The relevant policy question is whether California can feasibly take steps that use the new production system to bring Learning 2.0 into being and to use the new production technology to build the capacity of the state’s education system. I believe it can.
California needs to invest in a learning infrastructure for students, one that uses the new network production technology. Think of it as a combination of Facebook for school, the best computer game you ever saw, and a smart app for your mind. By thinking of the student as the end-user rather than designing educational products that will be attractive to a textbook adoption committee, the state can vastly open up learning to new participants, approaches and ideas.
Learning 2.0.net would contain information necessary for students and their parents to navigate schooling, teaching and tutoring in different modalities and styles, and the ability for students to test their knowledge and gain credit.
For students and their parents, information lights the pathway to college and career. By when should a child be redesignated as English fluent to have a good chance of getting into college? Why are class placement tests at a community college important? At a minimum, students and their parents ought to have on-line access to reliable information about where they are on a pathway, an educational GPS function.
The second part of Learning 2.0.net would offer a variety of learning experiences, or access to them. The number learning applications grows almost hourly. In fact, there is so much learning material on the Internet that Learning 2.0.net should function as an aggregator. Also, it should assist the development of particularly sophisticated applications, social or scientific simulations. And it can be the site for collaborating teachers and students.
The third part of Learning 2.0.net would allow students to take tests and get credit for learning. Students could take tests when they were ready, could pass courses when they were ready, could take tests as formative feedback. Unbundling teaching and testing also allows the whole education system to become more productive. If the financial rewards for school systems were correctly managed, it might also incentivize schools and districts to accelerate learning. And instead of drawing students away from substantive learning, substantive tests would motivate students and place the teacher in the position of a supportive tutor and coach to help them reach their goals.
Creating a Politics of Winners
Learning 2.0.net would change the politics of education in California by changing the way students interact with the tools of learning. By changing the way students and teachers work, it would activate new interests in education, and reshape the interests of well-established parties, such as teacher unions, parents, and school districts. It would activate student and parent expectations of schooling. It would allow teachers to have field trials of new ways of arranging their work without frontally attacking the idea of a class or student-teacher ratios.
No state agency or district would demand its use as a matter of system design. Learning 2.0.net’s growth would come about through practice adoption rather than mandate. Learning 2.0.net allows teacher unions and school districts to embrace technology without forfeiting the students, the revenue they bring to a school district, or the teacher jobs that revenue allows. Students would remain enrolled in their home school and district.

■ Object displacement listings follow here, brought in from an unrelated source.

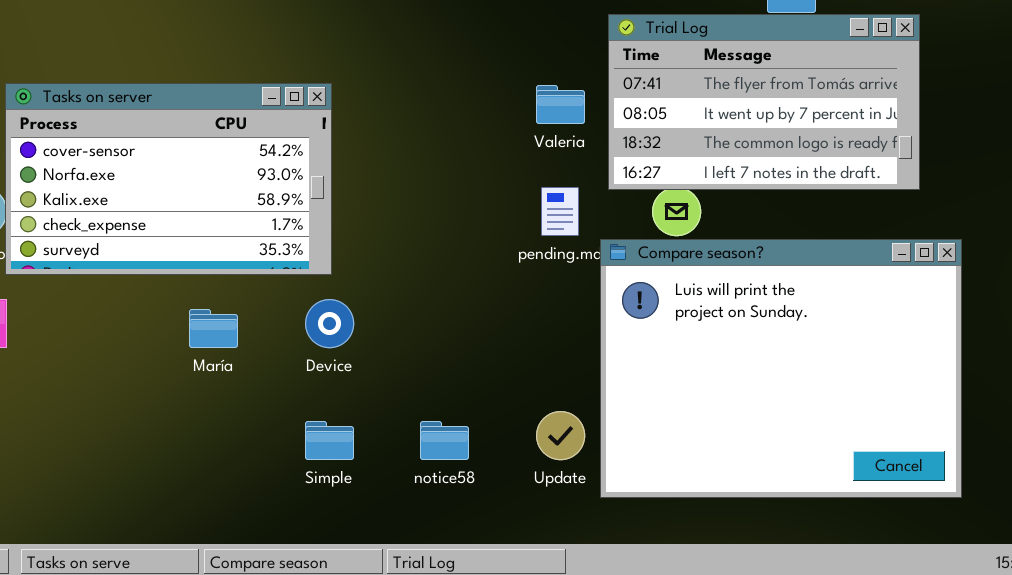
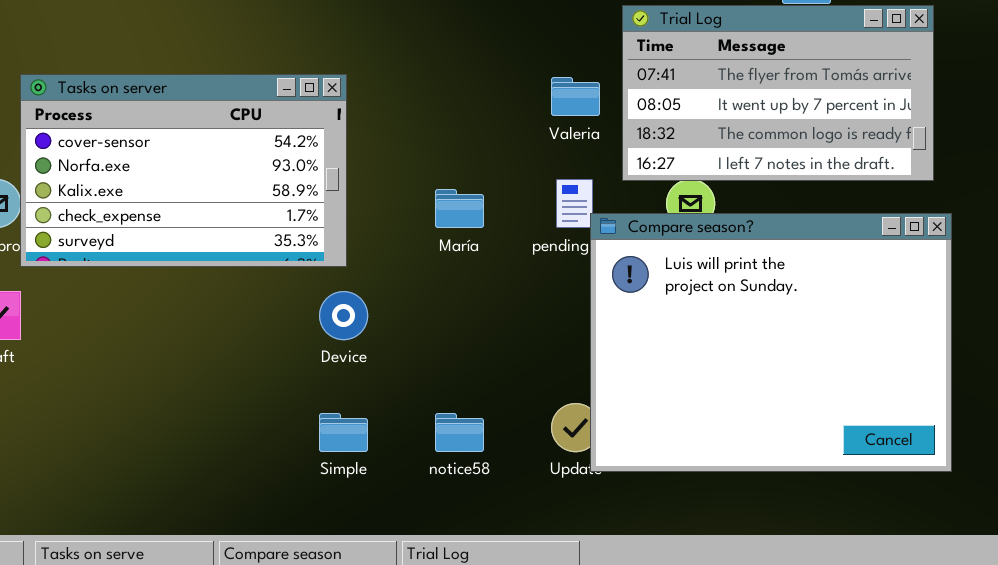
Compare season?: [600,239,962,498] -> [590,213,952,472], moved
María: [189,309,238,348] -> [435,189,484,228], moved

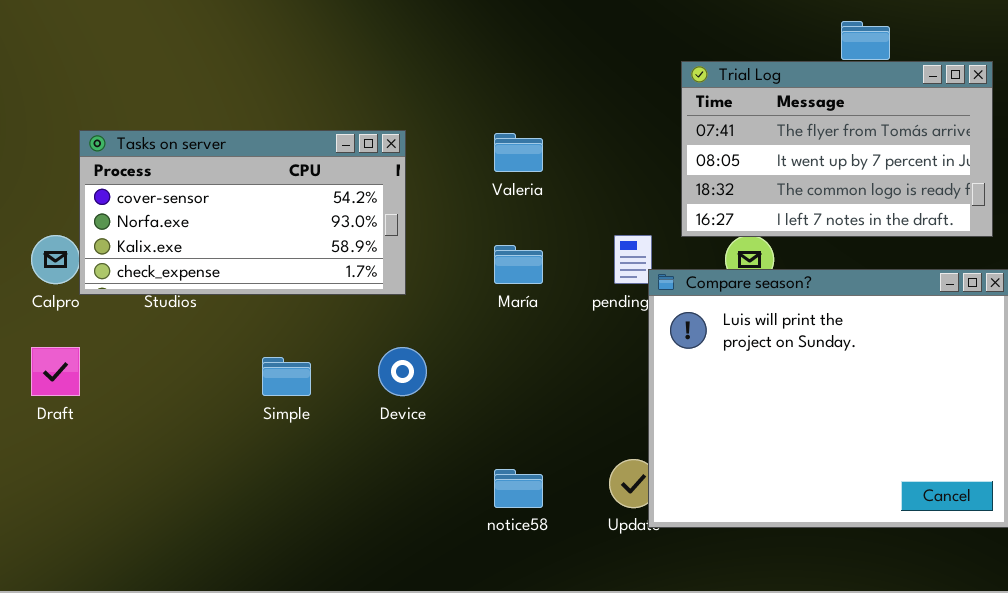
Tasks on server: [20,74,347,267] -> [79,130,406,295], resized
Valeria: [551,77,600,116] -> [494,133,543,172], moved
Simple: [319,413,368,452] -> [262,357,311,396], moved

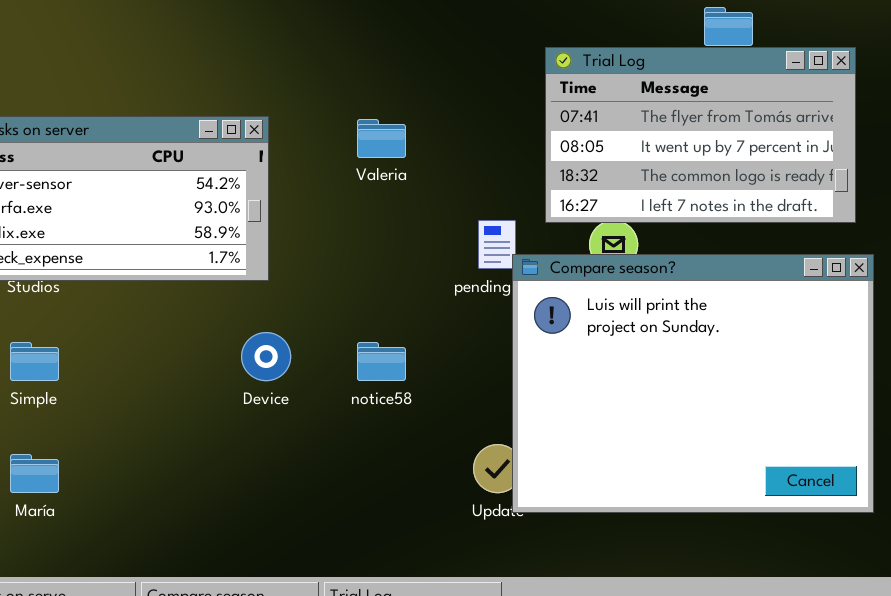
María: [494,245,543,284] -> [10,454,59,493], moved
Simple: [262,357,311,396] -> [10,342,59,381], moved
notice58: [494,469,543,508] -> [357,342,406,381], moved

Learning 2.0.net could also serve an important educational laboratory function. All the new modes of learning are in their infancy and they need more of the D(evelopment) part of R&D. Instead of a standard design, California needs many laboratories. It would help preserve a legal commons so that the intellectual property of schooling stays in the public domain. And it would allow attaching school-finance and human-resources politics to productive changes in learning.
And more than anything, Learning 2.0.net would allow existing schools to be winners, politically and educationally.